Ama bugün koşullar çok değışik. Sovyetler'de çok ilginç gelişmeler var. 50
milyon Müslüman Türk artık daha fazla özgürlük ve otonomiye kavuşacak. Hatta
bir noktada
bağımsızlık bile söz konusu olabilir.
Bu insanların Atatürk'ten önce dahi yüzleri
hep İstanbul'a dönük olmuştur. "Genç Buharalılar" grubu gibi akımlar
entelektüel gıdalarını hep Türkiye'de aramışlardır. Bunları anlatmakla ben
demiyorum ki Türkiye pan Türkizme dönsün veya Türkiye'nin geleceği pan
Türkizm'dedir. Benim söylediğim şu: Orta Asya ve Azerbaycan'da öyle veya böyle
bir Türk milletler topluluğu peydah olacaktır.
Türkiye bu süreçte çok değerli bir rol
oynayabilir. Gelecekleri için entelektüel ilham olabilir. Demokrasi sorunları,
ticaret, ekonomik sistem yönünden. Orada o kadar güçlü bir uluslar bloku ortaya
çıkacak ki Türkiye'nin bu oluşumda olumlu rolü olsun isterim. Bugüne kadar
Türkiye bu konunun varlığını dahi kabul etmekten tedirginlik duydu.
Sovyetler'in, Türkiye'nin ilgisini, saldırganlık gibi algılamasından ürktü.
Oysa Sovyetler şimdi değişiyor.
—
Bu tür bir ilgi Sovyetler'i rahatsız etmez mi?
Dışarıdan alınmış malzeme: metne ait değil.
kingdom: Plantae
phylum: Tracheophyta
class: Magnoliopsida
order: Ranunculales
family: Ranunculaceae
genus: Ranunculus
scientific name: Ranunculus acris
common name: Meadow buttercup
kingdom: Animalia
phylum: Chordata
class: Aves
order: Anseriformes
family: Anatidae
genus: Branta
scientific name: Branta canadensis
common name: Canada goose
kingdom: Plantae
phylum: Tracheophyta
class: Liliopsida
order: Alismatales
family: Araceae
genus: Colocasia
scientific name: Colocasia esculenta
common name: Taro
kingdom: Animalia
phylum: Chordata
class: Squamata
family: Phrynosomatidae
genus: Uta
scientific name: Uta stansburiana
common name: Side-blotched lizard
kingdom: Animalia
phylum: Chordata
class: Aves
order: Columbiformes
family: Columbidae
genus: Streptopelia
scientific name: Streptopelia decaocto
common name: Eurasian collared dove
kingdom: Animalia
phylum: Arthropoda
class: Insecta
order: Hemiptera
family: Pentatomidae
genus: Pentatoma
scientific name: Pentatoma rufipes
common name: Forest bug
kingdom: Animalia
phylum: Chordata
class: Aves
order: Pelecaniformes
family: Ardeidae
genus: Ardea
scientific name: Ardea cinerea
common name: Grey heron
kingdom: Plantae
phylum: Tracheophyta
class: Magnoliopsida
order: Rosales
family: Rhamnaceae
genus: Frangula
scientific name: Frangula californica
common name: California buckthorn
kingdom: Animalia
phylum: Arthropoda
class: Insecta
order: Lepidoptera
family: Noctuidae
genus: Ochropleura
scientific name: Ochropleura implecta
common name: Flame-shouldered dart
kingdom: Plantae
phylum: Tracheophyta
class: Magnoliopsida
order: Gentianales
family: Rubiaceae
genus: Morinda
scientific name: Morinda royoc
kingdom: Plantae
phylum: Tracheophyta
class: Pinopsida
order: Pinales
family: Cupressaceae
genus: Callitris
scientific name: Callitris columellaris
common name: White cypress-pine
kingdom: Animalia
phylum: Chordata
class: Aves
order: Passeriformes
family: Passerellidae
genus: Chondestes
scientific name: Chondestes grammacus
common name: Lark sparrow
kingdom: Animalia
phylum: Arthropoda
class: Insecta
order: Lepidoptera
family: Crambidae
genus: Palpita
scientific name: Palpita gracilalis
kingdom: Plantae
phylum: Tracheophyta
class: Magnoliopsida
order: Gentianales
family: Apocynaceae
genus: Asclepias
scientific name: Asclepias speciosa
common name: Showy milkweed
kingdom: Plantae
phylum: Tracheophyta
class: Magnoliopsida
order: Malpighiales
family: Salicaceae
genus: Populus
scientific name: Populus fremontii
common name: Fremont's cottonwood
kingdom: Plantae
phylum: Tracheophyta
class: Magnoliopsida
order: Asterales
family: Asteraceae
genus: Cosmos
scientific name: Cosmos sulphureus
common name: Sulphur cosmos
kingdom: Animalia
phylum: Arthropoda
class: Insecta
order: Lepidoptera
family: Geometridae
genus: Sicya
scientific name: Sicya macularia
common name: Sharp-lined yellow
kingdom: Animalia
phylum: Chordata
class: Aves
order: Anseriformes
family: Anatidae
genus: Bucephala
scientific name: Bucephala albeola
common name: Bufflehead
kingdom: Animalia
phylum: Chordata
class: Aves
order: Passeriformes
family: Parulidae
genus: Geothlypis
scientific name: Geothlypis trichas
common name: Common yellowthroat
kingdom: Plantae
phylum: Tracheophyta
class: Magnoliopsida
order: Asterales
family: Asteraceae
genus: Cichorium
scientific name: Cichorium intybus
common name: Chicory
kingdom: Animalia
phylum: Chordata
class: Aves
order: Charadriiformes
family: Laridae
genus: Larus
FULLER — Ben, Türkiye Sovyetler'in dibini oysun
demiyorum ki. Geçmişte Türk solu Orta Asya Türkleri konusuna çok tepki
gösteriyordu. Çünkü Amerika'nın Sovyetler'i parçalamak için Türkiye'yi
kullandığını düşünüyordu. O günler geride kaldı. Bugün ABD bile Sovyetler'de
öyle bir manzara görmek istemiyor. ABD, Sovyetler'in güney sınırlarında birçok
yeni küçük ülke ortaya çıkmasının istikrarsızlık yaratabileceğinden bile
ürküyor.
Bu konuda çok açığız.
Moskova da giderek açılacaktır. Benim dediğim şu, bu Türk ulusları, giderek
doğal bir süreçle otonomlaşacaklar. Hatta bir noktada Moskova dahi ayrılmalarının
Rus halkı için daha hayırlı olacağı düşüncesine varabilir.
Ben demiyorum ki Türkiye Sovyet
imparatorluğunun çöküşünü hızlandıracak bir tutum alsın. Orada olanlara sempati
duyması, ilgi göstermesi, oralardaki entelektüel gelişmeye ışık tutması yeterli.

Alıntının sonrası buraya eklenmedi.